As a result, clock cycle as the figure shown below decreases compared to the original work.

Origin:

After modified:

Analysis

We test our code using Ripes simulator

Results

  • Test data 1
Input: nums = [1,2,3,4]
Output: [244]
  • Test data 2
Input: nums = [6,5,1,3,2,1]
Output: [555555311]
  • Test data 3
Input: nums = [1,3,2,4,2,7,1,8]
Output: [344778]

Ripes print

5-stage pipelined processor

IF: instruction fetch stage


Fetch instruction from memory.
At this example, lw x12 0 x12 is in IF stage.

Current PC(Program counter) is 0x00000010, which leads to an instruction decoded as 0x00062603.
We can find out that there is a simple ALU that adds 4 to the current PC which eventually returns the next PC.
Meanwhile, current PC and PC+4 will be delivered to IFID for later use.

Noted that there is also a possibility that PC(PC Unit) receives a value from EXE stage.

ID: instruction decode/register file read stage


Read registers while decoding the instruction.
At this example, addi x12 x12 64 is in ID stage.

Decode(Decode Unit) outputs the x12 address(0x0c) for the Registers, and Registers outputs the corresponding value stored in x12 to IDEX. In this circumstance, Reg2 is unnecessary for addi operation, so we can ignore it.
Imm. unit(Immediate Generator) outputs the immediaite value, in this case, 0x00000040(32'd64) will be delivered to IDEX for later use.

Noted that target register (x12) address for storing back to the Registers, PC, and PC+4 are also delivered to IDEX.

EXE: execution stage


Execute the operation or calculate an address.
At this example, auipc x12 0x10000 is in EXE stage.

EXE stage is somewhat complicated. 4 MUXs(multiplexer) can be found.
The left two MUXs choose the source of the input registers, which can be directly come from IDEX (Reg1/Reg2) or from two different forwarding paths.
The right two MUXs choose whether the Op source comes from PC, IMM. unit or register. In this case, Op1 comes from PC, and Op2 comes from IMM. unit.
ALU unit eventually finsihes the arithmetic operation and outputs ths result to EXMEM, and outputs the target PC address to IF stage in some branch instructions.

In addition, a Branch unit takes value of two different registers in order to perform branch control, which splits the traditional operation from the ALU unit so as to alleviate the workload for ALU unit, and may have better performance for branch operations.

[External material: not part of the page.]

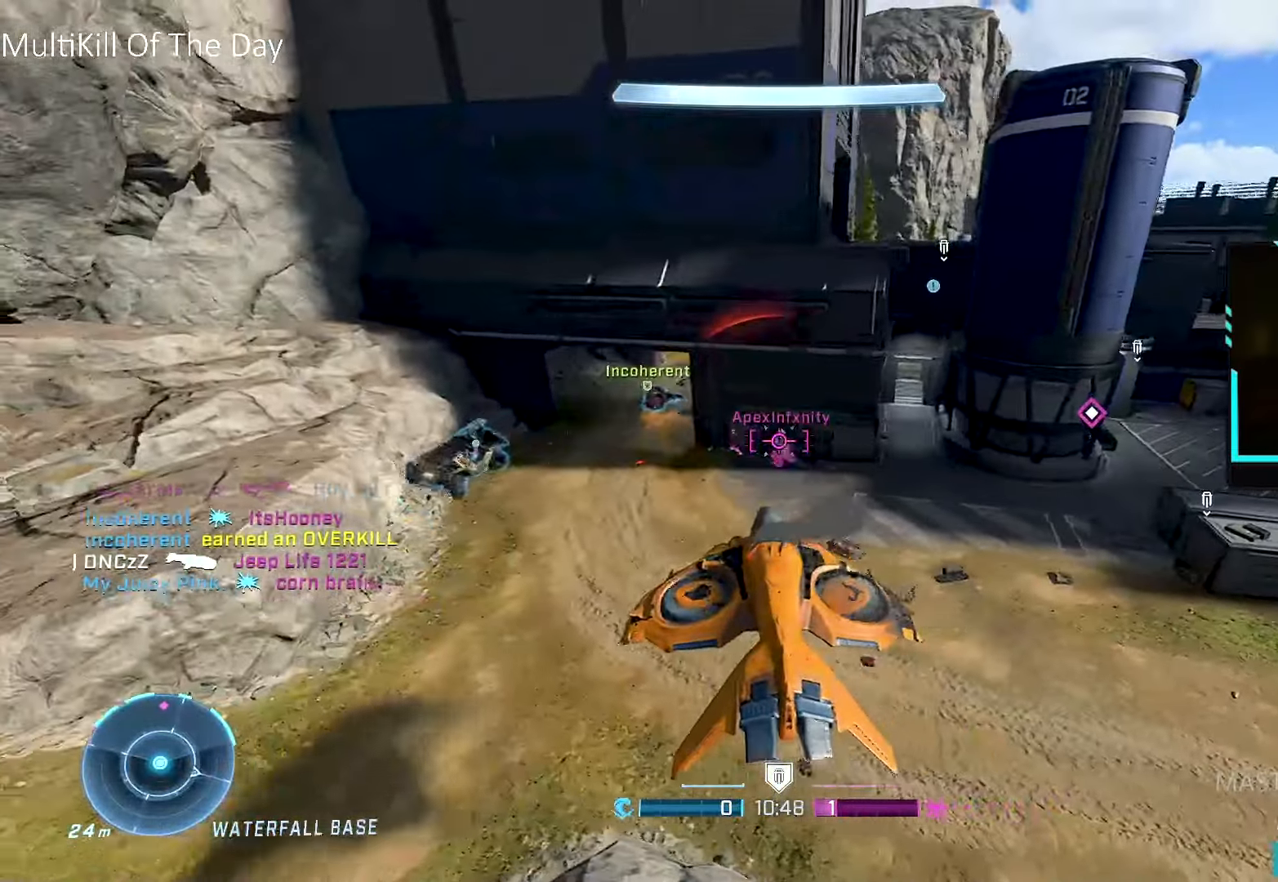
{"buttons": ["R2"], "left_stick": "down-left", "right_stick": "center", "events": [[34, "Y", "up"], [34, "left_stick", "up"], [100, "R2", "down"], [184, "Y", "down"], [217, "R2", "up"], [267, "Y", "up"], [267, "left_stick", "left"], [334, "R2", "down"], [350, "left_stick", "down-left"], [384, "right_stick", "right"], [467, "right_stick", "center"]]}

Noted that target register, one register input, and PC+4 is also delivered to EX/MEM.

MEM: memory access stage


Access an operand in data memory.
At this example, addi x11 x11 0 is in MEM stage.

Data memory unit recieves the Addr. and Data in signals to perform memory read/write. In this circumstance, there is no need to use Data memory unit, so we can simply ignore the Read out result.

In addition, result from the previous EXE stage can be forwarded to the current EXE stage.

WB: write-back stage


Write the result into a register.
At this example, auipc x11 0x10000 is in WB stage.

MUX chooses the input signal from PC+4, Data memory unit, or result from the EXE stage.
In this circumstance, we choose the result from the EXE stage(0x10000000), and stores the value to the register whose target address is 0x0b.

In addition, output signal from the MUX can be forwarded to the EXE stage.

Memory update steps

Memory condition when program starts

From the Instruction memory list, we can discover that the next few instructions has been loaded into the pipeline.
For instance, lw x12 0 x12 is in IF stage.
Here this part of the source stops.